The Philanthropy Disconnect Across Generations

One of the most underappreciated risks in multi-generational wealth planning is how differently parents and their adult children view their philanthropic alignment. The 2024 Bank of America study found that only 20% of younger wealthy people say they take the same approach to philanthropy as their parents, while 67% of older wealthy people believe their children share their approach. That gap, left unaddressed, can create real tension during wealth transitions.

Advisors who recognize this disconnect can play a meaningful role in surfacing and resolving it — not by choosing sides, but by facilitating structured conversations that help families articulate shared values and compatible (if distinct) philanthropic goals. Succession planning works best when it addresses values alongside assets, and The Dallas Foundation can support advisors in offering guided discussions and opportunities for younger family members, like Rising GENerosity, to develop their own philanthropic identities within a framework that honors broader family legacy.

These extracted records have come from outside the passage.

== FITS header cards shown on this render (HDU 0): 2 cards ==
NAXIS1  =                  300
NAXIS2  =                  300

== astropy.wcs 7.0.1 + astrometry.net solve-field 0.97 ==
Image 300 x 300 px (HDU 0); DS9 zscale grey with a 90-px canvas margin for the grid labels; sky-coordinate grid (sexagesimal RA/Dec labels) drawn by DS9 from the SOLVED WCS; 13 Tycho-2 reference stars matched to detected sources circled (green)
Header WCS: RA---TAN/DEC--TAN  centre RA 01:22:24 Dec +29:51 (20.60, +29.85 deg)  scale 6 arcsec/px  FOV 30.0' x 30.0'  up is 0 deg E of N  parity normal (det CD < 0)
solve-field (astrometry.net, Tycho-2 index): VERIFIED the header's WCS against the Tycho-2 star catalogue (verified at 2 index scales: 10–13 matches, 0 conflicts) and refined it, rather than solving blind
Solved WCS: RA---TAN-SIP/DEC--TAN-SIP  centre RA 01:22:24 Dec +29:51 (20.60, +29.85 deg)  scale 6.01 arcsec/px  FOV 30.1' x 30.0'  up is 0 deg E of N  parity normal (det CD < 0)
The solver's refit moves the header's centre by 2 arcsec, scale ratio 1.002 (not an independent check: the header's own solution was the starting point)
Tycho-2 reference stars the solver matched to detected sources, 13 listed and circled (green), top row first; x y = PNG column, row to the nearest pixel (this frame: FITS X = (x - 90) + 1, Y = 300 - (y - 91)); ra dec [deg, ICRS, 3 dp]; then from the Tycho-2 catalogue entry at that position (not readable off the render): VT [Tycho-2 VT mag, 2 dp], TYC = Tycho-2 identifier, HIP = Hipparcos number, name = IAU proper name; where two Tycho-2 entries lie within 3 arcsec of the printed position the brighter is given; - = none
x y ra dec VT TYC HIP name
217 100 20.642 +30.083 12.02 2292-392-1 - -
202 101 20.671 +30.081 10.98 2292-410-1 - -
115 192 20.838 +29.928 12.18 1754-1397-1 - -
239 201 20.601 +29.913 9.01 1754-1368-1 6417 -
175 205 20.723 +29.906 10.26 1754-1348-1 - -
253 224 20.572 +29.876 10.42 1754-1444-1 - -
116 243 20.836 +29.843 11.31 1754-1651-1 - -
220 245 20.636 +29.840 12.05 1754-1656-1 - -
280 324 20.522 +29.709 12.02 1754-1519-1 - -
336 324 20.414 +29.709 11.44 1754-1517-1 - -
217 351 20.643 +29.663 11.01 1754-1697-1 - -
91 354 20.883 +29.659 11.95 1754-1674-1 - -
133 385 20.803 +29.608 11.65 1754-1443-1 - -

Giving Vehicles That Fit How Next-Gen Donors Think

Next-gen donors increasingly look for giving vehicles that combine strategic impact with flexibility and ease of use. When evaluating options for clients, advisors should be familiar with the full range of vehicles and what each is best suited for:

  • Donor-advised funds (DAFs) remain a cornerstone, offering flexibility in timing, grantmaking, and administration, while enabling donors to track and measure the results of their giving. Unlike national DAF platforms, working through The Dallas Foundation means clients receive personalized guidance and recommendations grounded in local knowledge of the nonprofit landscape.
  • Designated funds allow donors to support specific organizations over time, ensuring sustained impact for causes they care about.
  • Field-of-interest funds provide focus on a cause or issue area without requiring donors to select individual organizations, giving both direction and flexibility — useful for clients who know what they care about but want expert guidance on who to fund.
  • Endowments offer lasting legacy and community impact, providing a permanent source of support that sustains organizations or initiatives long after a donor’s lifetime.

Charitable trusts and direct, one-off giving tend to be less appealing to next-gen donors — trusts require ongoing compliance, while unstructured direct gifts can lack measurable outcomes. DAFs, designated funds, field-of-interest funds, and endowments generally offer a better combination of flexibility, impact, and accountability for this generation.

It’s also worth noting that many next-gen clients will inherit or hold illiquid assets — real estate, business interests, or private equity. The Dallas Foundation is experienced in working with advisors to think through complex or diverse asset portfolios, making it easier for clients to give in ways that align with their full financial picture, not just their liquid holdings.

What Advisors Can Do

The advisors best positioned to serve next-gen wealth holders are those who treat philanthropy as a planning priority, not an afterthought. In practice, this means introducing values and community conversations early in the client relationship, facilitating multi-generational dialogue before tensions arise, and connecting clients with giving vehicles that offer both flexibility and impact measurement.

It also means not waiting for the inheritance. Campden Wealth found that next-gen donors are already giving an average of $1.2 million of their own wealth annually. The wealth transfer amplifies existing giving intentions — it doesn’t create them.

The Dallas Foundation is a resource for advisors at every stage of this work: from helping clients identify causes and organizations aligned with their values, to supporting family legacy conversations, to providing insights to help the next generation understand the impact of their philanthropy. Our goal is to make it easier for advisors to deliver on the full scope of what this generation is looking for — a trusted partner who understands both their financial lives and the community they want to shape.